There are many lessons to be learned from the COVID crisis, but perhaps the most enduring of which is that resilience and adaptability is the essence of survival, and the world’s largest and most sophisticated investors have been quick to embrace many new ideas that are now available as ETFs.
Active strategies, thematics and new assets like SPACs and Cryptocurrencies have helped redefine what ETFs are and are also paving the way for future growth. With the current tailwinds and seemingly unstoppable rise of ETFs, the industry is on track to near the $10 Trillion AuM milestone this year.”
Owen Rees, Global Head of ETF & Benchmarking Solutions at IHS Markit comments, “This year’s survey shows that global investors have a growing interest in ETFs with active, ESG and thematic strategies. IHS Markit is also observing these trends throughout our proprietary data, analytics and indices, and as market participants adapt to meet evolving investor demands, we will continue to support them across the ETF ecosystem.”
Olivier Paquier, Head of ETF Distribution in EMEA at J.P. Morgan Asset Management, said: “When you pair TrackInsight’s survey results with what we’ve seen in terms of flows into ETFs over the past year, it’s clear that investors’ understanding of the role of ETFs in portfolios continues to deepen; this includes many investors diversifying their exposure beyond traditional ETFs.

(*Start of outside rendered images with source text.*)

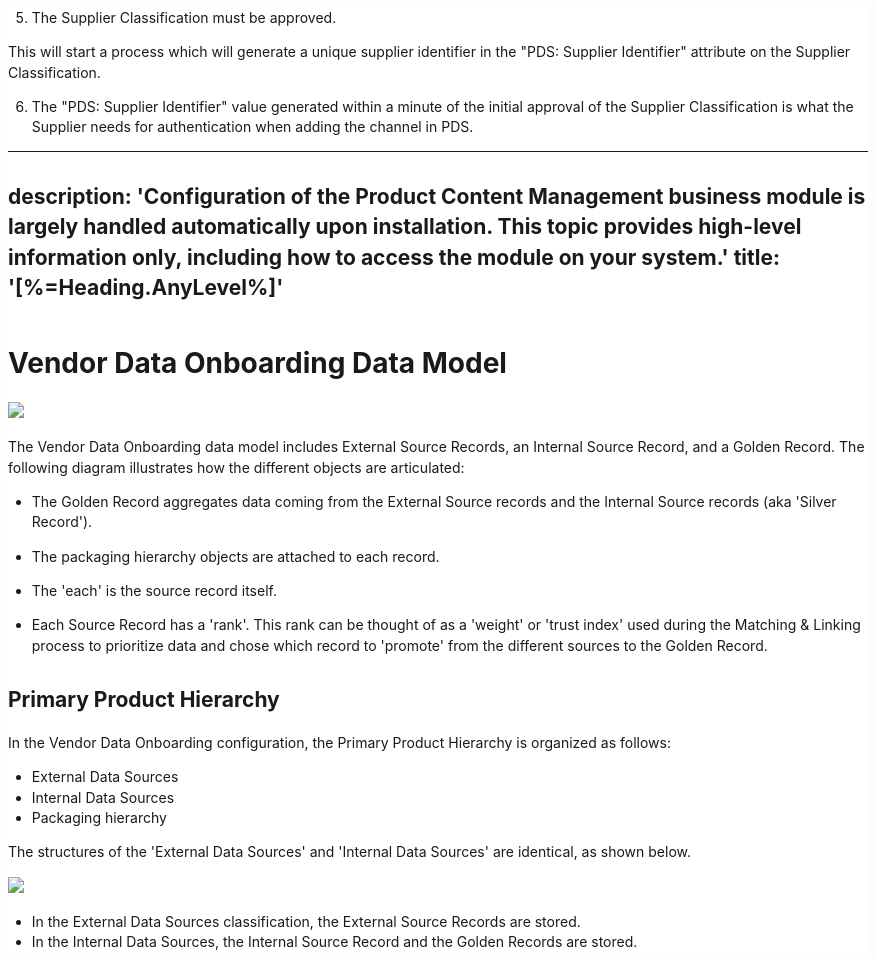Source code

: 5.  The Supplier Classification must be approved.

This will start a process which will generate a unique supplier
identifier in the "PDS: Supplier Identifier" attribute on the Supplier
Classification.

6.  The "PDS: Supplier Identifier" value generated within a minute of
    the initial approval of the Supplier Classification is what the
    Supplier needs for authentication when adding the channel in PDS.

---
description: 'Configuration of the Product Content Management business
  module is largely handled automatically upon installation. This topic
  provides high-level information only, including how to access the
  module on your system.'
title: '\[%=Heading.AnyLevel%\]'
---

Vendor Data Onboarding Data Model
=================================

![](../../../Resources/Images/Solution%20Enablement/PMDM/PMDM%20For%20Retail/VDO%20-%20Data%20Model.png)

The Vendor Data Onboarding data model includes External Source Records,
an Internal Source Record, and a Golden Record. The following diagram
illustrates how the different objects are articulated:

-   The Golden Record aggregates data coming from the External Source
    records and the Internal Source records (aka \'Silver Record\').

-   The packaging hierarchy objects are attached to each record.

-   The \'each\' is the source record itself.

-   Each Source Record has a 'rank'. This rank can be thought of as a
    \'weight\' or \'trust index\' used during the Matching & Linking
    process to prioritize data and chose which record to \'promote\'
    from the different sources to the Golden Record.

Primary Product Hierarchy
-------------------------

In the Vendor Data Onboarding configuration, the Primary Product
Hierarchy is organized as follows:

-   External Data Sources
-   Internal Data Sources
-   Packaging hierarchy

The structures of the \'External Data Sources\' and \'Internal Data
Sources\' are identical, as shown below.

![](../../../Resources/Images/PMDM%20for%20Retail/VDOdataModel2.png)

-   In the External Data Sources classification, the External Source
    Records are stored.
-   In the Internal Data Sources, the Internal Source Record and the
    Golden Records are stored.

We’ve seen growing interest in thematic, actively managed and ESG ETFs; trends which are still at their early stages, both in terms of investor uptake and product offerings. We believe the ESG ETF trend in particular has a lot of room for growth.
In terms of what’s driving ETF selection more generally, this year’s survey findings reinforced how the overarching attributes of ETFs – cost efficiency, price transparency and liquidity – that have served investors for more than 30 years, continues to remain in focus.”